We asked our researchers to share some positive news stories from 2022 on the theme of sustainability, the environment, climate change and nature – stories which may not have made the headlines!
“Sometimes the simplest ideas can be the most powerful. With all the focus on technology, gadgets, and software that modern life brings I was delighted to see a very simple measure by my local Gaelscoil in Clonakilty in West Cork. The idea was to get more children to walk to school from the outskirts rather than getting dropped to the school gate in the car. All the kids were given a walking scorecard where each walk to school earned the eager participant one point. After collecting 20 points the reward was a night off homework! It has been a great success with the footpaths swelled with scorecard carrying kids each morning. It is a win, win, win, with happy kids walking to school, happy parents with less to drive, and less pollution in the local area. Our love affair with the car in Ireland is a big climate challenge, but simple measures that deliver wider wellbeing benefits (including no homework!) are a way to reduce that reliance.”
“In June this year, UK energy supplier Octopus Energy and housebuilder ilke Homes announced an innovative pilot scheme: new homes with zero energy bills. This combination of energy technology innovation (solar PV, batteries, heat pumps, modular homes) and business model innovation (rolling 12 month guarantee of zero energy bills) provides a vision of what a future decarbonised energy system might look like. If the pilot scheme goes well, the companies will likely expand to build thousands of homes. At a time when energy bills are increasing at an unprecedented rate and the need to decarbonise is more urgent than ever, this story from the UK provides a hopeful example of a solution that can address many cost-of-living and climate crisis challenges.”
Protecting the planet by investing in community-based conservation schemes in low and middle-income tropical countries
“Most of the world's biological carbon sequestration capacity and surviving biodiversity lies in the fabulous forests, woodlands and floodplains of the tropics, as illustrated in the following map of Global Priority Areas for Ecosystem Restoration, published in Nature by Strassburg et al.
Furthermore, the ongoing degradation of these invaluable tropical habitats is accelerating the emergence of novel pathogens, as illustrated in the following map published by Wilkinson et al in the Journal of the Royal Society-Interface, so conserving these invaluable components of our collective global heritage will also protect us against future pandemics.
It is also noteworthy that the rural communities living at fringes of such high biodiversity areas, where ongoing habitat degradation and emerging infection risks is greatest, are among the most disadvantaged in the world. Investments in community-based conservation schemes in and around these exceptional ecosystems can therefore simultaneously alleviate extreme poverty, mitigate the risk of further pandemics and mitigate against climate change, while also preserving the world’s most fascinating natural environments.”

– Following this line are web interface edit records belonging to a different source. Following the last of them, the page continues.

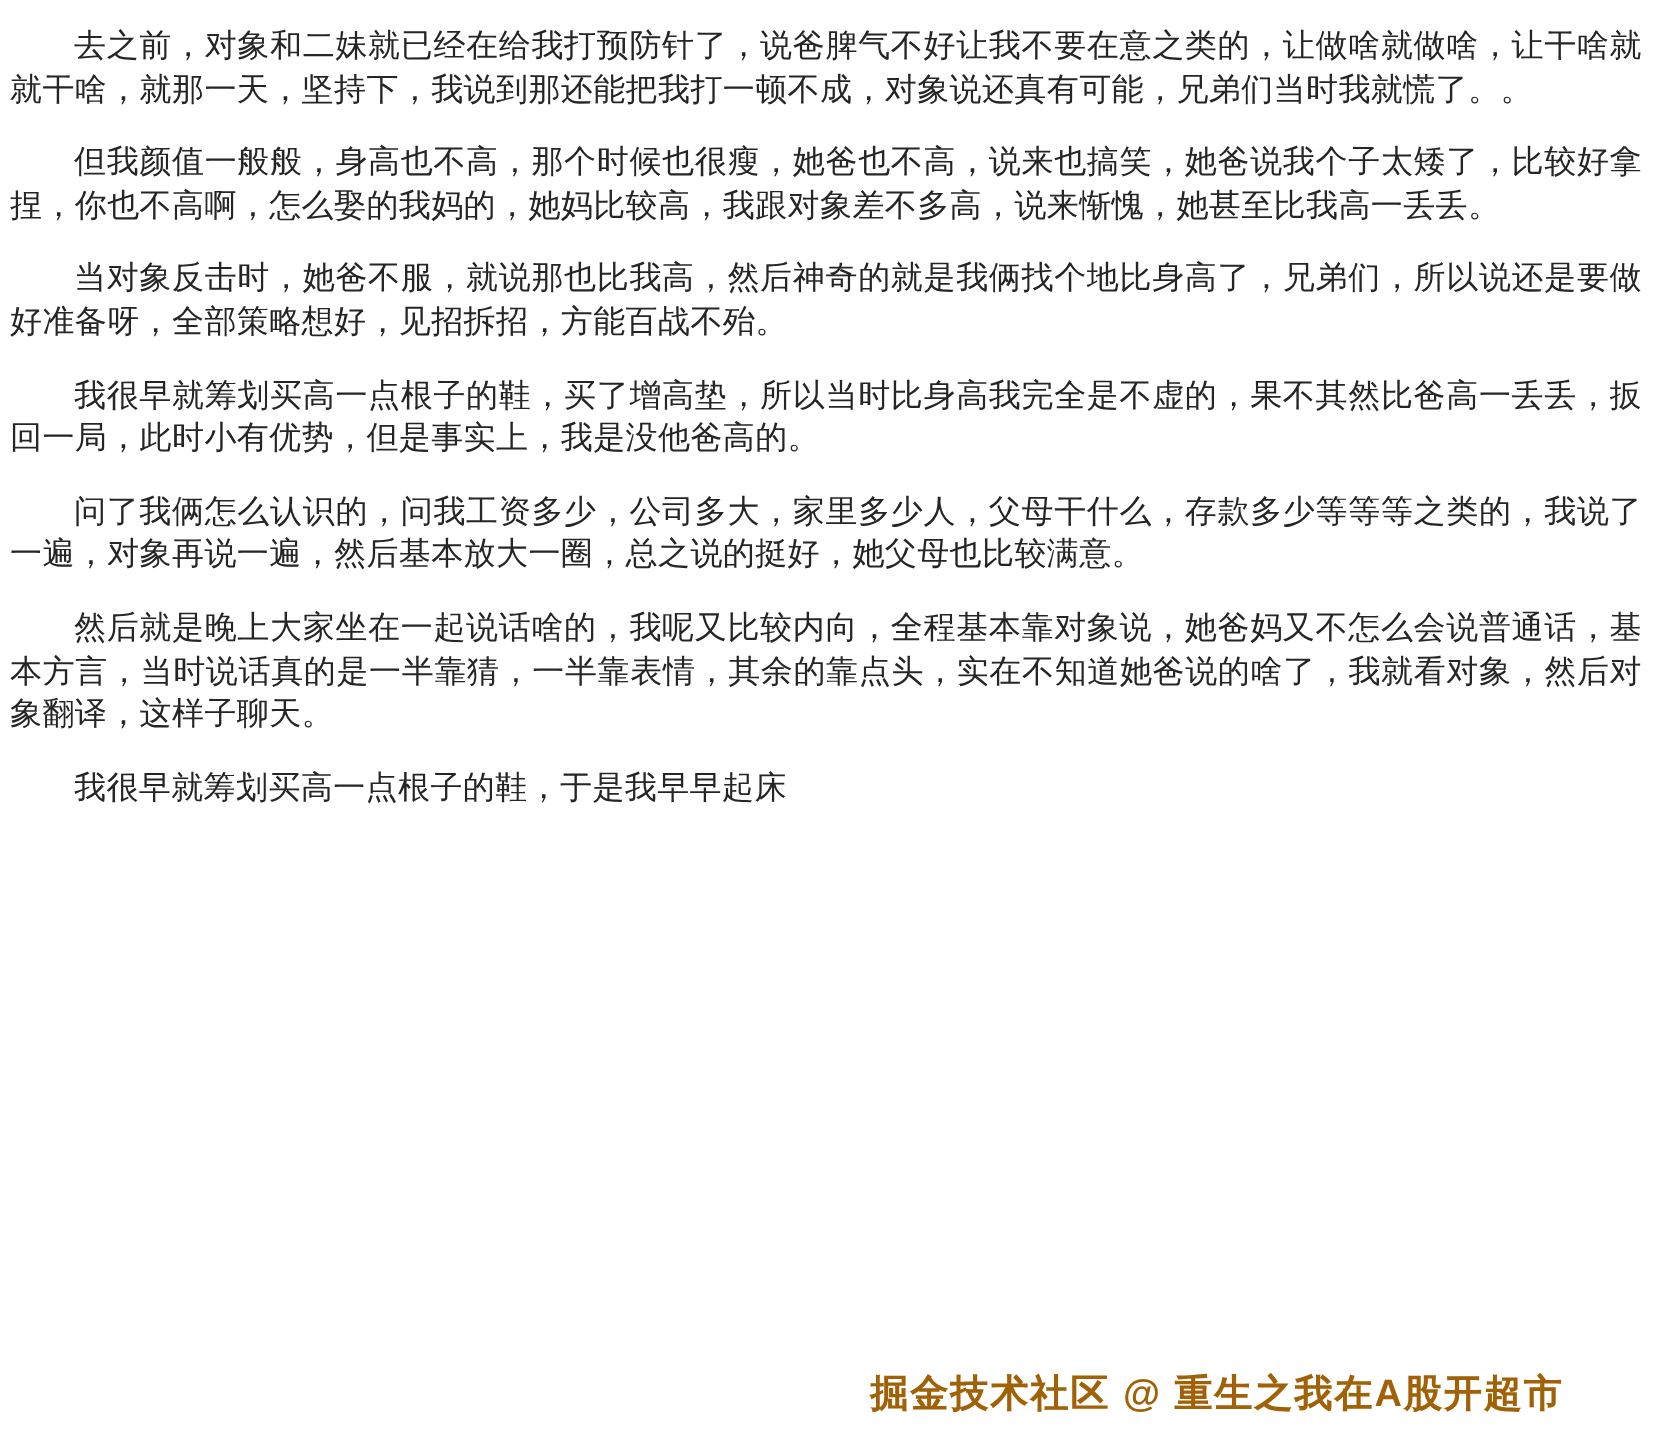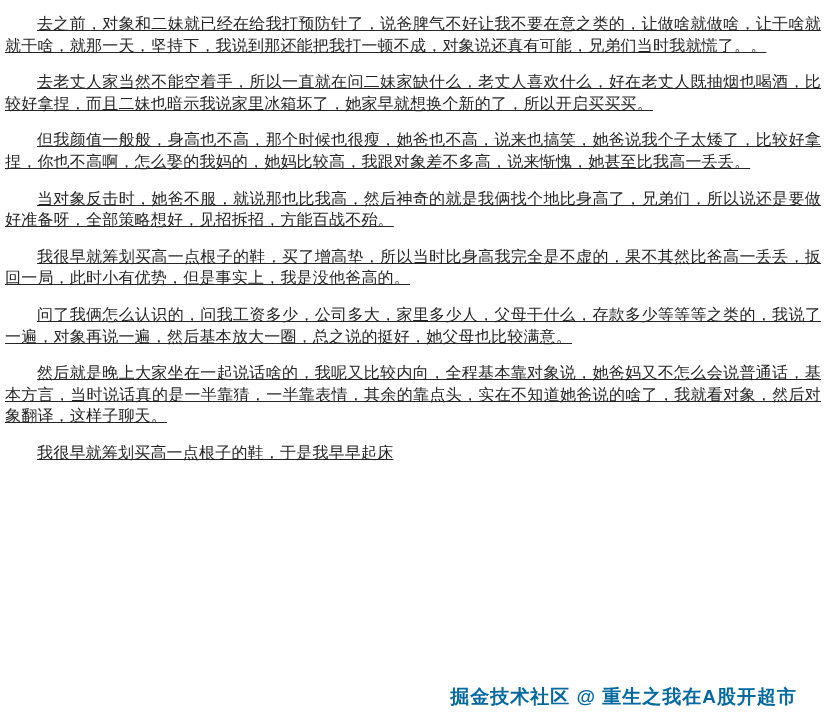--- a/index.html
+++ b/index.html
@@ -21,42 +21,40 @@
   }
   .para {
     margin: 0 0 15px 0;
     font-size: 16px;
     line-height: 21.6px;
     color: #252525;
     text-indent: 2em;
     text-align: justify;
     letter-spacing: 0.2px;
     word-break: break-all;
-    text-decoration: underline;
   }
   .watermark {
     position: absolute;
-    right: 33px;
+    right: 48px;
     bottom: 7px;
     font-size: 19px;
     font-weight: bold;
-    color: #0369a1;
+    color: #a16207;
     letter-spacing: 1px;
     text-shadow: 1px 1px 0 #ffffff, 2px 2px 1px rgba(255,255,255,0.85);
     white-space: nowrap;
     user-select: none;
     margin-top: 40px;
   }
 </style>
 </head>
 <body>
 
 <div class="article">
   <p class="para">去之前，对象和二妹就已经在给我打预防针了，说爸脾气不好让我不要在意之类的，让做啥就做啥，让干啥就就干啥，就那一天，坚持下，我说到那还能把我打一顿不成，对象说还真有可能，兄弟们当时我就慌了。。</p>
-  <p class="para">去老丈人家当然不能空着手，所以一直就在问二妹家缺什么，老丈人喜欢什么，好在老丈人既抽烟也喝酒，比较好拿捏，而且二妹也暗示我说家里冰箱坏了，她家早就想换个新的了，所以开启买买买。</p>
   <p class="para">但我颜值一般般，身高也不高，那个时候也很瘦，她爸也不高，说来也搞笑，她爸说我个子太矮了，比较好拿捏，你也不高啊，怎么娶的我妈的，她妈比较高，我跟对象差不多高，说来惭愧，她甚至比我高一丢丢。</p>
   <p class="para">当对象反击时，她爸不服，就说那也比我高，然后神奇的就是我俩找个地比身高了，兄弟们，所以说还是要做好准备呀，全部策略想好，见招拆招，方能百战不殆。</p>
   <p class="para">我很早就筹划买高一点根子的鞋，买了增高垫，所以当时比身高我完全是不虚的，果不其然比爸高一丢丢，扳回一局，此时小有优势，但是事实上，我是没他爸高的。</p>
   <p class="para">问了我俩怎么认识的，问我工资多少，公司多大，家里多少人，父母干什么，存款多少等等等之类的，我说了一遍，对象再说一遍，然后基本放大一圈，总之说的挺好，她父母也比较满意。</p>
   <p class="para">然后就是晚上大家坐在一起说话啥的，我呢又比较内向，全程基本靠对象说，她爸妈又不怎么会说普通话，基本方言，当时说话真的是一半靠猜，一半靠表情，其余的靠点头，实在不知道她爸说的啥了，我就看对象，然后对象翻译，这样子聊天。</p>
   <p class="para">我很早就筹划买高一点根子的鞋，于是我早早起床</p>
 </div>
 
 <div class="watermark">掘金技术社区 @ 重生之我在A股开超市</div>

A new use for disposable COVID 19 masks and gloves
“As we hopefully come towards the end of the COVID 19 pandemic we are left with a small mountain of personal protective equipment (PPE). Since the start of the COVID-19 pandemic, an estimated
54,000 tonnes of PPE waste has been produced on average globally each day; at the height of the pandemic 129 billion disposable face masks were discarded around the world every month.

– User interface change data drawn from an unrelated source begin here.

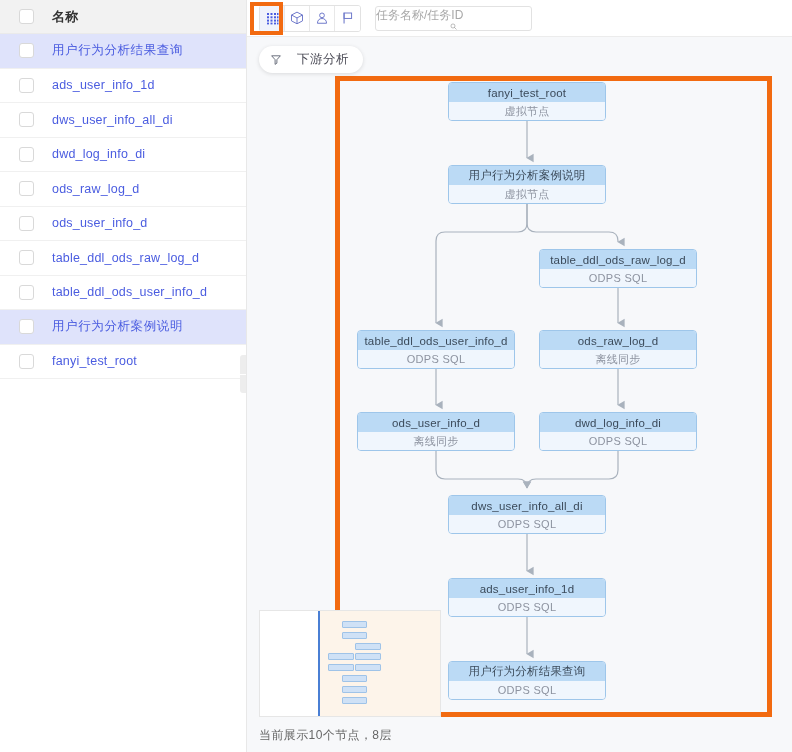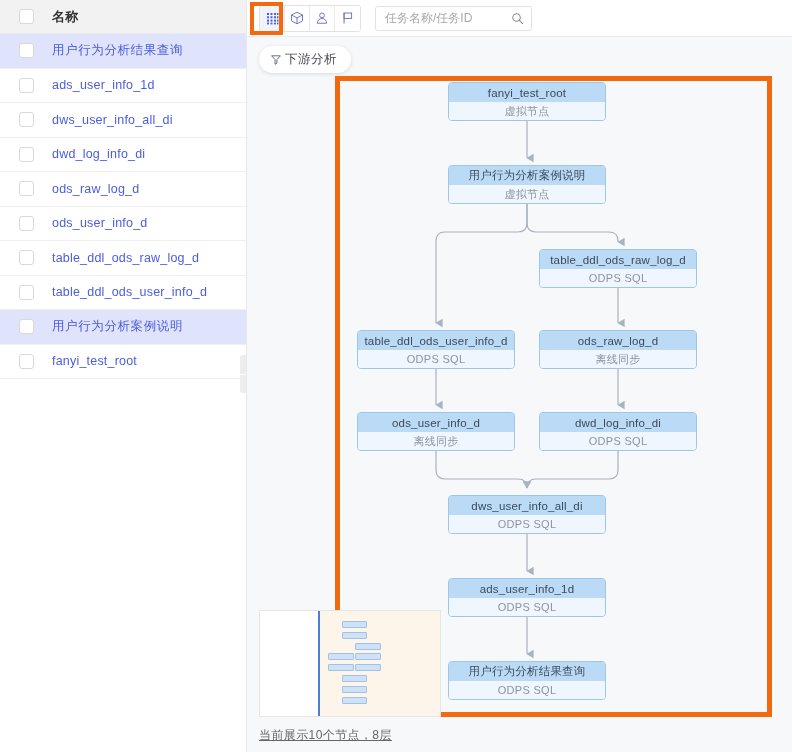--- a/index.html
+++ b/index.html
@@ -142,20 +142,21 @@
     margin-left: 14px;
     width: 157px;
     height: 25px;
     border: 1px solid #e2e2e2;
     border-radius: 3px;
     background: #fff;
     display: flex;
     align-items: center;
     padding: 0 7px;
     box-sizing: border-box;
+    flex-direction: column;
   }
   .search-box input {
     border: none;
     outline: none;
     flex: 1;
     font-size: 12px;
     color: #555;
     font-family: "Liberation Sans", "DejaVu Sans", sans-serif;
     background: transparent;
     min-width: 0;
@@ -166,21 +167,21 @@
     position: absolute;
     left: 12px;
     top: 46px;
     height: 27px;
     padding: 0 14px 0 11px;
     background: #fff;
     border-radius: 14px;
     box-shadow: 0 1px 4px rgba(0,0,0,.12);
     display: flex;
     align-items: center;
-    gap: 3px;
+    gap: 15px;
     font-size: 12.5px;
     color: #4a4a55;
     z-index: 18;
     letter-spacing: .5px;
   }
 
   
   .focus-rect {
     position: absolute;
     left: 88px;
@@ -269,21 +270,20 @@
     border-radius: 1px;
   }
   .status {
     position: absolute;
     left: 12px;
     bottom: 8px;
     font-size: 12px;
     color: #666;
     letter-spacing: .4px;
     z-index: 17;
-    text-decoration: underline;
   }
 </style>
 </head>
 <body>
 
 <div class="app">
 
   <div class="sidebar">
     <div class="list-header">
       <div class="cb-cell">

Of the many environmental and sustainability technological breakthroughs in 2022, the one that caught my attention was a circular economy story where engineers at RMIT University in Australia developed a method to use disposable PPE to make concrete stronger providing an innovative way to significantly reduce pandemic-generated waste. The studies found that addition of shredded PPE made the concrete more durable and increased the compressive strength of concrete by up to 22% and improve resistance to cracking. So hold on to your lab gloves when you are finished with them!”
“A most positive (and inspirational) environmental news story:
The Farming for Nature initiative is a hugely positive and enriching success story, as epitomized by their farmer ambassadors and their video stories.
The Farming for Nature (November/December 2022) Newsletter says it all:
"There is no doubt that 2022 has been a challenging year for much of the farming community. Rising costs, unpredictable weather events and increasing pressure to meet environmental targets have been at the forefront of the Irish farming world this year.
We held our annual FFN Gathering and Awards Ceremony on the 29th of October in Corofin, Co. Clare. Like every year, this year’s event proved to be an incredibly inspiring, positive, inclusive and heartening day of farm walks, farmer-led panel discussions and networking, topped off with our awards ceremony. We even had representatives from FFN networks in Austria and Lithuania. To gather so many incredible ambassador farmers in one room and to give them space to share their stories, wisdom and advice, proves to be nothing short of extraordinary year on year. These farmers and farming families are leading the way when it comes to ecologically sound, economically viable and agriculturally progressive farming."